As you say, palm muting can throw you off the rhythm if you’re not used to it.
Think of it as an upstrum but instead of striking the strings with the pick, brush the strings with the heel of your hand as you are moving back up for the next down strum. That way, you will keep the hand/arm moving with the rhythm.
So, I think we’re discussing two separate issues. The percussive hit with palm muting is one thing (notes are played and muted at same time). That’s pretty straightforward. The second issue is playing the chord clearly and then quickly muting it before the next up or down strum motion with the arm. This is what I’m trying to get a handle on. I’m just trying to figure out the technique to accomplish that with the fretting hand only. I’ve seen it done, but I’m at a loss.
The way you describe it, it seems to me, that the only thing you can do is just mute everything with your fretting hand and then be quick enough to grab your chord again.
Hi Dennis,
Justin has two lessons I know of that may help:
- https://www.justinguitar.com/guitar-lessons/walking-easy-blues-ds-101
- https://www.justinguitar.com/songs/stevie-ray-vaughan-pride-and-joy-chords-tabs-guitar-lesson-st-399
The technique he barely brushes on in #1 but suggests #2 will create a staccato mute using the fretting fingers. Note that your fingers are already in a good position here to cover the strings quickly. I don’t think it is a reasonable technique to use for all occasions. He also says it is fairly advanced (note Pride and Joy is grade 7). I can tell you that my attempts are fairly horrible sounding.

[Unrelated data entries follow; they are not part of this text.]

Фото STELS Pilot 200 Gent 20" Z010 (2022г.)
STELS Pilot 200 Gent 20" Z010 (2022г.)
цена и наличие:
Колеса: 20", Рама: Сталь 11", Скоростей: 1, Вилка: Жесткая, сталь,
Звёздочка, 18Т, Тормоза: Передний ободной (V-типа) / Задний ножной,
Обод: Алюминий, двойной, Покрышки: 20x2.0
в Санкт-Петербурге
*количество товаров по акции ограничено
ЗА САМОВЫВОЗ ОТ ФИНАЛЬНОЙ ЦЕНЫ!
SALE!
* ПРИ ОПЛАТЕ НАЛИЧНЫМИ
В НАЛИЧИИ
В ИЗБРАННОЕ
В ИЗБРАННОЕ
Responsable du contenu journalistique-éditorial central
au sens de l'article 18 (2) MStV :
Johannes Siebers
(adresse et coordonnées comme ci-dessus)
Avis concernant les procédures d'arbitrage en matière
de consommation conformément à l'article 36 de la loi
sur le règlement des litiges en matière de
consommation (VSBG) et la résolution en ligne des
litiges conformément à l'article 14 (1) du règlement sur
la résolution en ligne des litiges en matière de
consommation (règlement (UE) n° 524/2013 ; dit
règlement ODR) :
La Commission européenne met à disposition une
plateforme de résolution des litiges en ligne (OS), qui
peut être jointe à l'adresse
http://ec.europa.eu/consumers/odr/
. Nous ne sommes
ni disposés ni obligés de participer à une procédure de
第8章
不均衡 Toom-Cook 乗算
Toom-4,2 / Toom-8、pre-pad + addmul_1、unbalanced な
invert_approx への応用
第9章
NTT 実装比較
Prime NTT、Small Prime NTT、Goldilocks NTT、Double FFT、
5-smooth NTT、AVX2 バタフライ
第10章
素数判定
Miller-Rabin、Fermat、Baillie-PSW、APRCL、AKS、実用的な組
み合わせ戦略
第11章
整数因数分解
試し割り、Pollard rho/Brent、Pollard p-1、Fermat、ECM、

I use palm muting a lot. From a light dampening to reduce sustain to a hard mute to stop the sound fast. Don’t discredit using your palm mutes! I think that getting used to the pressure you put on strings is a large part of what you are trying to do. Too heavy and you fret the string or get a buzz, too light and you raise fingers off the string failing to mute.
Yep! What you describe experiencing is exactly what I’ve run into. If it is indeed a “fairly advanced” technique, then I have no chance as I am only advanced in my dreams, not in my fingers. I guess I was hoping there was some drill or method to try to move the process down the road. The incomplete muting sounds really bad and makes me bail out of the strumming pattern. I’ll check out those other lessons. Just haven’t seen too much written about this problem. I know I couldn’t be the only one.

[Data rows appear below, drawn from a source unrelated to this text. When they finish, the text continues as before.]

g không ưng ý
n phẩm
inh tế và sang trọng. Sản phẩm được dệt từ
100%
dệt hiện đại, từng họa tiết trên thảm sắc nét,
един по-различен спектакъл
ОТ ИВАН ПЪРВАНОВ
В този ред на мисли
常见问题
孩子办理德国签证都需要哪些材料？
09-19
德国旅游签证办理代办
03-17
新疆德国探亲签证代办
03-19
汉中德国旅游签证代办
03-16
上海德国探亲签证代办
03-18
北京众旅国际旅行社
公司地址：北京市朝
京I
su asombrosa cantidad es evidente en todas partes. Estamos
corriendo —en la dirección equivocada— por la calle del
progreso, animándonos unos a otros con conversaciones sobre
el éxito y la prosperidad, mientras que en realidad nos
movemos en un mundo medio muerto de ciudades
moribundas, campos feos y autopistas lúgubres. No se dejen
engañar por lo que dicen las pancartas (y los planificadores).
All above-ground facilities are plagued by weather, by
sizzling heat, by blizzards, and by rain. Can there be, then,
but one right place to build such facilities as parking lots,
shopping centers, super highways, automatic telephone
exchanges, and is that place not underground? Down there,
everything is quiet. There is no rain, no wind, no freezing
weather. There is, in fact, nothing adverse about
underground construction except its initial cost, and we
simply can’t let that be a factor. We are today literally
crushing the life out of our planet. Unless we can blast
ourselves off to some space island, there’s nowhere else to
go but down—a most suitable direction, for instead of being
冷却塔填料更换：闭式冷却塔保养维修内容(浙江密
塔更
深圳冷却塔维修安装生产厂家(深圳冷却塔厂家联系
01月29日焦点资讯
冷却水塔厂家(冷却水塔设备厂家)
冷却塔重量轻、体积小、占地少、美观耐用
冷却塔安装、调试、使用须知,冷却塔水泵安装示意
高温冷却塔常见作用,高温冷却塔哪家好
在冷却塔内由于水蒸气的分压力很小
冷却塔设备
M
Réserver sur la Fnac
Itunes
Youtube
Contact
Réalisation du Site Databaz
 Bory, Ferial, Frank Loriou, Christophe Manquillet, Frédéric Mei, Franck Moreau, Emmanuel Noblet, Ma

The way to do a left hand mute with open chords is to unfret the chord and mute with all fingers. I do it a fair bit, how easy it is depends on how quick you are to the chord in question.

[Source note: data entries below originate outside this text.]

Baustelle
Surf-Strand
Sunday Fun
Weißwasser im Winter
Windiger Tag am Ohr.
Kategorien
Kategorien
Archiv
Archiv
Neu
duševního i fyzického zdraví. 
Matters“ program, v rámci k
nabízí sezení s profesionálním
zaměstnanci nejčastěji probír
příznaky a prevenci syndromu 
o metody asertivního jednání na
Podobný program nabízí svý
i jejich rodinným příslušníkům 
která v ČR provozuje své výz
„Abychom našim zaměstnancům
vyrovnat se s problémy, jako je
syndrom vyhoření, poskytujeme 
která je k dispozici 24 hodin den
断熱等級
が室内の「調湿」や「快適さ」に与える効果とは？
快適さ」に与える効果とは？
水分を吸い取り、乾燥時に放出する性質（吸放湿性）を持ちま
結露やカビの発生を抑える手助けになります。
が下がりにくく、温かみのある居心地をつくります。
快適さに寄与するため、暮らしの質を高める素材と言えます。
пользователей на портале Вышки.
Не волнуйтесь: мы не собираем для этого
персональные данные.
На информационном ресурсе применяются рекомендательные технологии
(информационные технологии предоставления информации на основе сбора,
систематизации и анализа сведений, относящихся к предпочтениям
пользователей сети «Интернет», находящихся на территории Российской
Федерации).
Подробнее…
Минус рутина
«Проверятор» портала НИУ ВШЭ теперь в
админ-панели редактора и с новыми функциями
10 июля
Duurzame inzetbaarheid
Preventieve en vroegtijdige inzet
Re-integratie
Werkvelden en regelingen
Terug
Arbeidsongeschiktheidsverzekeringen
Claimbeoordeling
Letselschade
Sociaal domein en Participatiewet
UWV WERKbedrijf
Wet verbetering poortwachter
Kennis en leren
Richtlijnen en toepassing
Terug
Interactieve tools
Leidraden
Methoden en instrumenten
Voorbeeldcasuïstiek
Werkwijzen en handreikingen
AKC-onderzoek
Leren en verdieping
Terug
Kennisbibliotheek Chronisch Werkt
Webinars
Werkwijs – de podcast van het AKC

An “easier” song to practice it with is La Grange.
Just practice it slow and build up speed like most things.
ooh - Thanks JK! I forgot about La Grange. In that lesson Justin also mentions muting with BOTH palm and fingers to get that stop to be very defined.
Thanks. That’s what I’m trying to do. Forget songs!! I’ve just been practicing with simple chord progressions or just keeping the same chord. It’s harder yet with more challenging strumming patterns such as:
D D DU U UD DUD (two measures)
With muting in all of the spaces.
When playing 16th note strumming patterns with rests on the acoustic I mute the strings on the rests with the side of my strumming hand and back this up by releasing the fretted notes just enough to dampen them. As @jkahn says you can unfret the chord and mute all strings with all fingers or if your playing an open chord and have the 4th finger free for example you can unfret the chord whilst maintaining contact with the strings and lay the pinky across the strings to mute the open notes in the chord.